For approval · Rev A
Your engineers make the decisions.
Decklog runs the paperwork.
Every comment, query, approval and revision on a newbuild — extracted, filed and traceable. Ship design correspondence becomes a searchable record instead of fourteen inboxes.
01 · The gap
Everything is documented.
Nothing is findable.
2,847
Comments per newbuild
14
Inboxes holding pieces of the record
0
Systems of record
“Three hours to find who approved this change.”
“The yard says we never answered this comment.”
“The client thinks we missed a requirement.”
Class comments, owner remarks, yard queries — a newbuild's technical dialogue lives in email threads, Excel logs and scanned PDFs. When a decision is questioned two years later, finding out who agreed to what, and why, is archaeology. And it's the design office that answers for it.
02 · The unit of work
Every comment. Accounted for.
Six clerical steps an engineer does by hand today. Decklog does five of them. The sixth — sign-off — stays human.
Ingest
Comment sheets, emails, scans. Decklog reads what arrives, as it arrives.
Extract
Every comment becomes a structured record. Quoted, referenced, numbered.
Classify
Discipline, severity, deadline. Filed before a human opens it.
Link
Wired to the drawing, the revision, the rule it cites and the decisions it touches.
Draft
A response is prepared, with citations. Confidence stated, sources shown.
Sign-off
A named engineer approves. One click for the routine. Judgment for the exceptions.
03 · The demo
Watch it clear a comment sheet.
Scripted run · curated data · no live calls
Watch Decklog process an incoming class comment sheet — extraction to sign-off — in about a minute.
04 · Method
AI first. Human by exception.
One comment sheet, start to finish — what Decklog does, and where your engineer comes in.
A comment sheet lands in the project inbox. Thirty-eight comments on the stability booklet, Rev C.
Read and extracted. Every comment quoted, numbered and filed by discipline, severity and deadline.
Linked — to the drawing, the revision, the rule it cites and the earlier decisions it touches.
Thirty-one routine responses drafted, citations attached.
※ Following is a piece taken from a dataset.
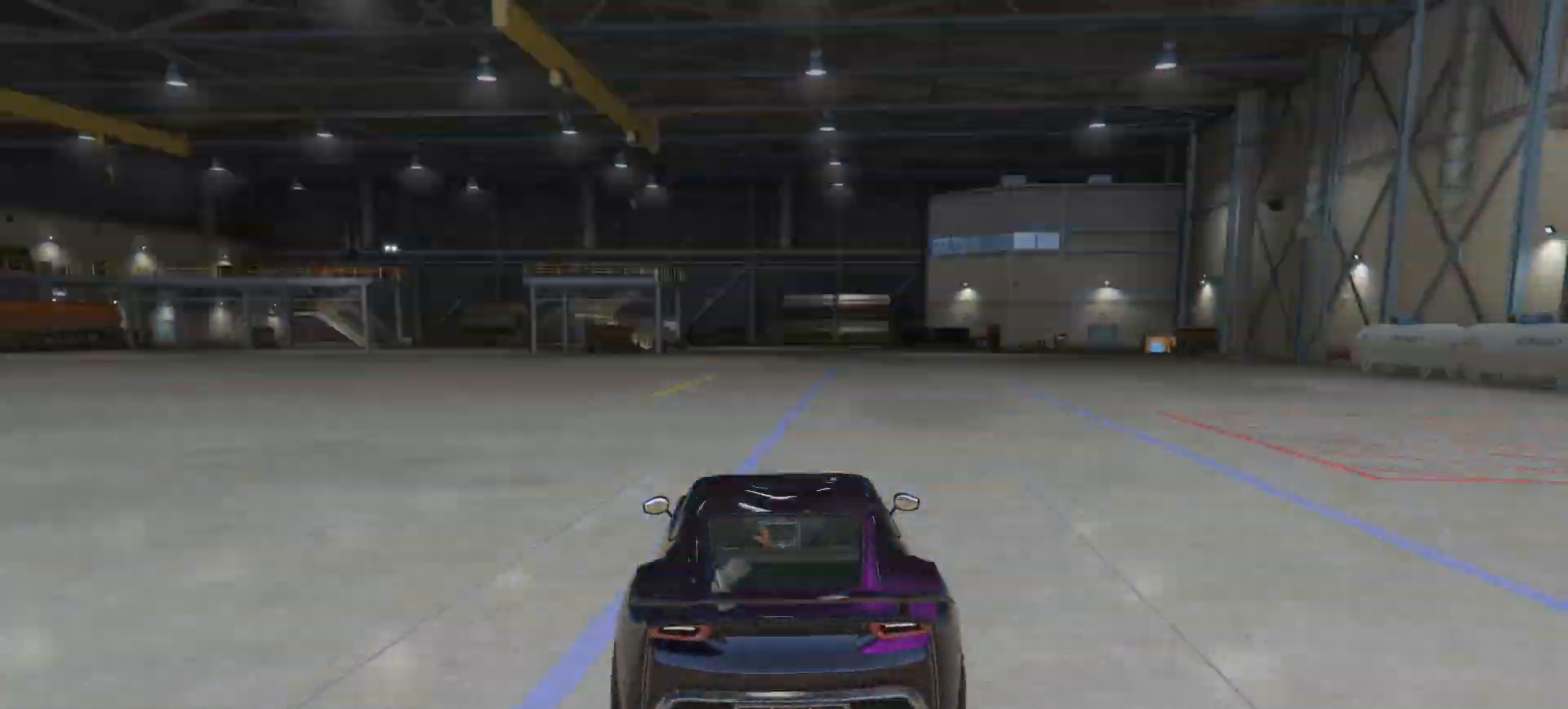
{"buttons": [], "left_stick": "left", "right_stick": "center", "events": [[17, "left_stick", "center"], [133, "left_stick", "right"], [233, "left_stick", "center"], [367, "left_stick", "left"]]}
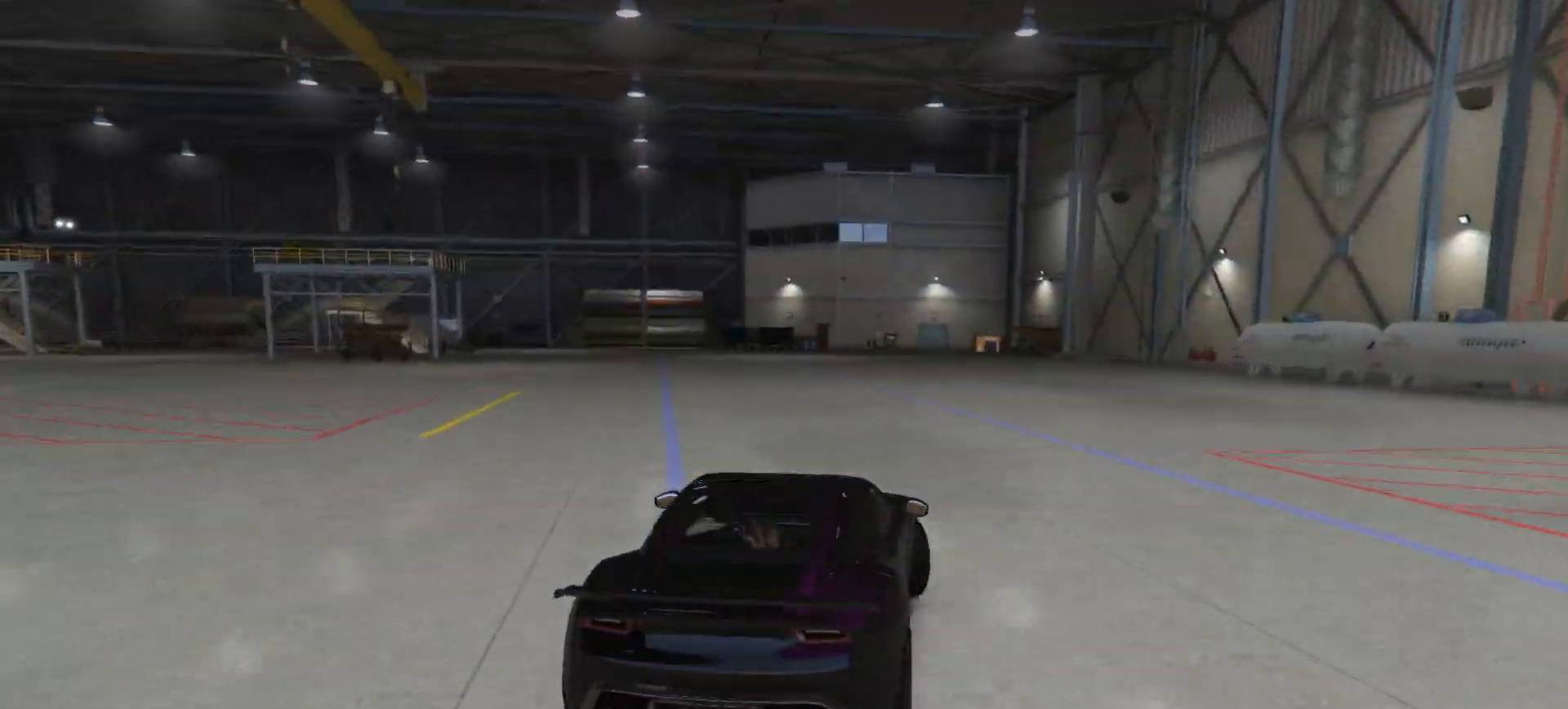
{"buttons": [], "left_stick": "left", "right_stick": "left", "events": [[33, "left_stick", "center"], [50, "right_stick", "left"], [100, "left_stick", "right"], [483, "left_stick", "left"]]}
Seven flagged for engineering judgment.
Your engineer works the seven, edits two drafts, signs all thirty-eight. A name on every answer.
Twenty-nine minutes after arrival, every comment is closed out and traceable — who raised it, who answered it, what it changed.
Attention, not authority
People are interrupted only when something genuinely needs judgment. The exception applies to attention, never to authority.
Every decision carries a name
Nothing ships on model output alone. Sign-off is human, recorded and permanent.
Provenance on everything
Every extraction cites its source — sheet, page, line. The audit trail is the product.
05 · Next
Ask the project.
Every comment, decision and revision forms a graph. Phase two lets you query it — "why did the WT bulkhead stay at Fr.60?" — and trace the answer, citation by citation.
06 · Who it's for
Built for the design office.
Everyone joins the record.
Design offices
Twenty to two hundred engineers answering to a yard, an owner and class at once. Every comment lands on your desk and every answer carries your name. Decklog makes your office the keeper of the record — without an engineer spending Fridays filing it.
Yards
Technical queries answered in days cost weeks at the block stage. When the yard joins the shared record, the answer is findable before the steel is cut.
Owners & class
Supervision runs on trust in the record. Audit any decision back to its origin — who raised it, who closed it, what it touched.
07 · Where we are
In development. Pilot forming.
Scripted demo
The clearance console above runs on curated data. Every output shown was generated by AI, then checked by people.
One live project
One design office, one newbuild, real comment sheets. The pilot.
The whole table
The yard, the owner and class join the same record.
What the pilot measures
Three numbers: engineer-hours spent on correspondence, days from comment raised to comment closed, and comments answered late or lost. If those numbers don't move, Decklog isn't working.
Decklog is pre-product. We're building it in the open, with the people who'll use it.